_What you should do_. Going line by line through the records below, write out everything starting with the line containing "31: (148, 134, 3.76)" and going on through the line containing "53: (450, 93, 7.24)", exactly and inclusively. Pictures do not go in.
= Beginning of Section =
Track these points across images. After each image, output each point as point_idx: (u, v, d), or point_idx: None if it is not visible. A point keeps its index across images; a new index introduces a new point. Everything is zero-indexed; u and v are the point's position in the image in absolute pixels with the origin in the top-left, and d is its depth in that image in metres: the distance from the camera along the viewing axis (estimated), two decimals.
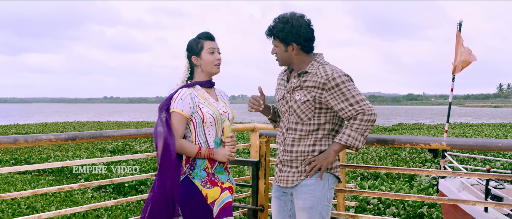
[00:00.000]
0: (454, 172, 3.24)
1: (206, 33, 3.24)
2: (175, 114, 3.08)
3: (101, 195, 9.99)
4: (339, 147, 3.04)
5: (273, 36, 3.14)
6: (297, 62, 3.15)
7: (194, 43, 3.23)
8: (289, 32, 3.07)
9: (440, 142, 2.84)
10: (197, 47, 3.20)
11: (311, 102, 3.04)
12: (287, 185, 3.16)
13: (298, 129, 3.11)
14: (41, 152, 16.89)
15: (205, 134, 3.13)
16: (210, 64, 3.20)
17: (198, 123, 3.11)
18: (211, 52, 3.19)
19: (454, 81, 7.44)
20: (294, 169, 3.13)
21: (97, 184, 3.70)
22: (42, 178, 11.84)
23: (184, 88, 3.14)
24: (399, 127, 34.13)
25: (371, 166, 3.40)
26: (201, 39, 3.22)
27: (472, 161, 13.17)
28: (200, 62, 3.20)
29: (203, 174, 3.12)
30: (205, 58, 3.19)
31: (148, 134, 3.76)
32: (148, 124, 35.07)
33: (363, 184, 10.41)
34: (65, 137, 3.20)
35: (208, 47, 3.19)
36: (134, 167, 12.34)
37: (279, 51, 3.14)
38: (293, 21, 3.08)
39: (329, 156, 3.04)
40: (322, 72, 3.03)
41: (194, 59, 3.21)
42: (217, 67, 3.23)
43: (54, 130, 29.78)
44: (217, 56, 3.22)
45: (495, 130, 27.11)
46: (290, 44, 3.09)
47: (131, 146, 18.06)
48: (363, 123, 2.96)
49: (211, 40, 3.23)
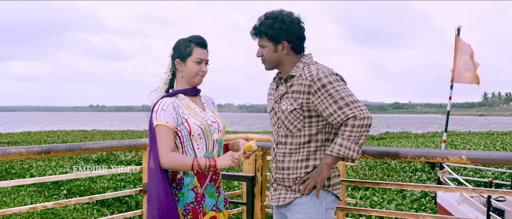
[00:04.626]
0: (458, 188, 2.92)
1: (199, 39, 2.84)
2: (160, 127, 2.69)
3: (83, 207, 9.60)
4: (332, 159, 2.66)
5: (260, 35, 2.79)
6: (286, 64, 2.81)
7: (183, 45, 2.83)
8: (280, 28, 2.74)
9: (460, 156, 2.52)
10: (185, 51, 2.81)
11: (298, 111, 2.69)
12: (279, 204, 2.81)
13: (288, 142, 2.77)
14: (23, 161, 16.40)
15: (193, 148, 2.75)
16: (192, 74, 2.82)
17: (184, 136, 2.74)
18: (198, 62, 2.81)
19: (452, 89, 7.20)
20: (287, 187, 2.79)
21: (83, 200, 3.38)
22: (23, 189, 11.41)
23: (165, 98, 2.77)
24: (386, 136, 33.92)
25: (375, 182, 3.08)
26: (192, 44, 2.81)
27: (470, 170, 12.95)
28: (183, 69, 2.83)
29: (190, 195, 2.74)
30: (189, 66, 2.81)
31: (132, 145, 3.44)
32: (133, 133, 34.50)
33: (354, 195, 10.14)
34: (38, 150, 2.86)
35: (196, 56, 2.80)
36: (120, 177, 11.99)
37: (267, 51, 2.79)
38: (283, 17, 2.75)
39: (322, 171, 2.66)
40: (307, 73, 2.68)
41: (177, 63, 2.84)
42: (199, 79, 2.85)
43: (37, 138, 29.13)
44: (203, 68, 2.83)
45: (483, 139, 27.04)
46: (280, 42, 2.76)
47: (116, 155, 17.66)
48: (356, 128, 2.57)
49: (202, 48, 2.83)
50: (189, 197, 2.73)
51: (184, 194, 2.73)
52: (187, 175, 2.74)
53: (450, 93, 7.24)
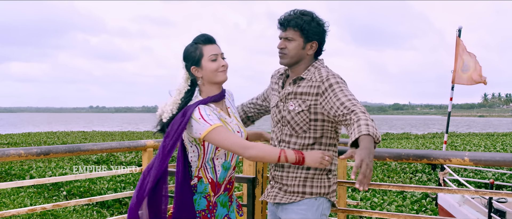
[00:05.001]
0: (460, 190, 2.89)
1: (204, 36, 2.63)
2: (217, 128, 2.47)
3: (83, 208, 9.59)
4: (368, 139, 2.27)
5: (294, 27, 2.70)
6: (302, 64, 2.76)
7: (191, 50, 2.63)
8: (316, 27, 2.70)
9: (462, 157, 2.49)
10: (195, 55, 2.60)
11: (305, 113, 2.67)
12: (275, 201, 2.78)
13: (291, 142, 2.73)
14: (23, 162, 16.37)
15: (213, 159, 2.62)
16: (212, 73, 2.60)
17: (210, 148, 2.58)
18: (214, 59, 2.59)
19: (454, 90, 7.17)
20: (285, 187, 2.76)
21: (82, 202, 3.36)
22: (23, 190, 11.39)
23: (201, 105, 2.55)
24: (387, 137, 33.93)
25: (377, 183, 3.05)
26: (199, 44, 2.61)
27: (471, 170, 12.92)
28: (202, 73, 2.61)
29: (202, 202, 2.63)
30: (206, 66, 2.59)
31: (132, 147, 3.41)
32: (133, 134, 34.50)
33: (354, 196, 10.12)
34: (37, 151, 2.83)
35: (209, 54, 2.59)
36: (120, 178, 11.98)
37: (294, 46, 2.71)
38: (319, 19, 2.73)
39: (370, 154, 2.23)
40: (317, 76, 2.66)
41: (194, 71, 2.62)
42: (222, 74, 2.63)
43: (37, 139, 29.10)
44: (222, 62, 2.61)
45: (483, 140, 27.04)
46: (312, 41, 2.72)
47: (116, 156, 17.65)
48: (362, 115, 2.38)
49: (211, 44, 2.62)
50: (201, 204, 2.63)
51: (196, 200, 2.62)
52: (201, 183, 2.63)
53: (451, 94, 7.21)
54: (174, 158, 2.62)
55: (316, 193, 2.72)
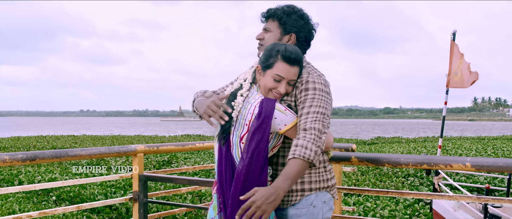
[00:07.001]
0: (455, 196, 2.82)
1: (288, 52, 2.45)
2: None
3: (72, 214, 9.44)
4: (295, 163, 2.35)
5: (272, 18, 2.68)
6: None
7: (271, 53, 2.50)
8: (295, 20, 2.65)
9: (464, 163, 2.41)
10: (268, 60, 2.48)
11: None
12: None
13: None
14: (12, 167, 16.18)
15: None
16: (265, 89, 2.48)
17: (271, 143, 2.52)
18: (277, 80, 2.45)
19: (448, 94, 7.12)
20: None
21: (70, 209, 3.25)
22: (11, 195, 11.22)
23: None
24: (378, 141, 33.93)
25: (374, 190, 2.97)
26: (279, 55, 2.46)
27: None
28: (261, 78, 2.51)
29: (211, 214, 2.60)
30: (266, 79, 2.48)
31: (122, 152, 3.31)
32: (124, 138, 34.21)
33: (347, 200, 10.04)
34: (23, 157, 2.72)
35: (276, 72, 2.44)
36: (110, 183, 11.84)
37: (270, 36, 2.67)
38: (303, 14, 2.68)
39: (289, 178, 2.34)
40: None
41: (258, 70, 2.54)
42: (271, 97, 2.50)
43: (26, 144, 28.80)
44: (281, 89, 2.46)
45: (474, 143, 27.11)
46: (289, 33, 2.66)
47: (106, 160, 17.47)
48: (307, 134, 2.37)
49: (288, 64, 2.45)
50: (210, 215, 2.61)
51: (213, 207, 2.61)
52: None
53: (446, 98, 7.17)
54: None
55: (315, 188, 2.61)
= End of Section =
_Output of the task_.
31: (148, 134, 3.76)
32: (148, 124, 35.07)
33: (363, 184, 10.41)
34: (65, 137, 3.20)
35: (208, 47, 3.19)
36: (134, 167, 12.34)
37: (279, 51, 3.14)
38: (293, 21, 3.08)
39: (329, 156, 3.04)
40: (322, 72, 3.03)
41: (194, 59, 3.21)
42: (217, 67, 3.23)
43: (54, 130, 29.78)
44: (217, 56, 3.22)
45: (495, 130, 27.11)
46: (290, 44, 3.09)
47: (131, 146, 18.06)
48: (363, 123, 2.96)
49: (211, 40, 3.23)
[00:04.626]
0: (458, 188, 2.92)
1: (199, 39, 2.84)
2: (160, 127, 2.69)
3: (83, 207, 9.60)
4: (332, 159, 2.66)
5: (260, 35, 2.79)
6: (286, 64, 2.81)
7: (183, 45, 2.83)
8: (280, 28, 2.74)
9: (460, 156, 2.52)
10: (185, 51, 2.81)
11: (298, 111, 2.69)
12: (279, 204, 2.81)
13: (288, 142, 2.77)
14: (23, 161, 16.40)
15: (193, 148, 2.75)
16: (192, 74, 2.82)
17: (184, 136, 2.74)
18: (198, 62, 2.81)
19: (452, 89, 7.20)
20: (287, 187, 2.79)
21: (83, 200, 3.38)
22: (23, 189, 11.41)
23: (165, 98, 2.77)
24: (386, 136, 33.92)
25: (375, 182, 3.08)
26: (192, 44, 2.81)
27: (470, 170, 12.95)
28: (183, 69, 2.83)
29: (190, 195, 2.74)
30: (189, 66, 2.81)
31: (132, 145, 3.44)
32: (133, 133, 34.50)
33: (354, 195, 10.14)
34: (38, 150, 2.86)
35: (196, 56, 2.80)
36: (120, 177, 11.99)
37: (267, 51, 2.79)
38: (283, 17, 2.75)
39: (322, 171, 2.66)
40: (307, 73, 2.68)
41: (177, 63, 2.84)
42: (199, 79, 2.85)
43: (37, 138, 29.13)
44: (203, 68, 2.83)
45: (483, 139, 27.04)
46: (280, 42, 2.76)
47: (116, 155, 17.66)
48: (356, 128, 2.57)
49: (202, 48, 2.83)
50: (189, 197, 2.73)
51: (184, 194, 2.73)
52: (187, 175, 2.74)
53: (450, 93, 7.24)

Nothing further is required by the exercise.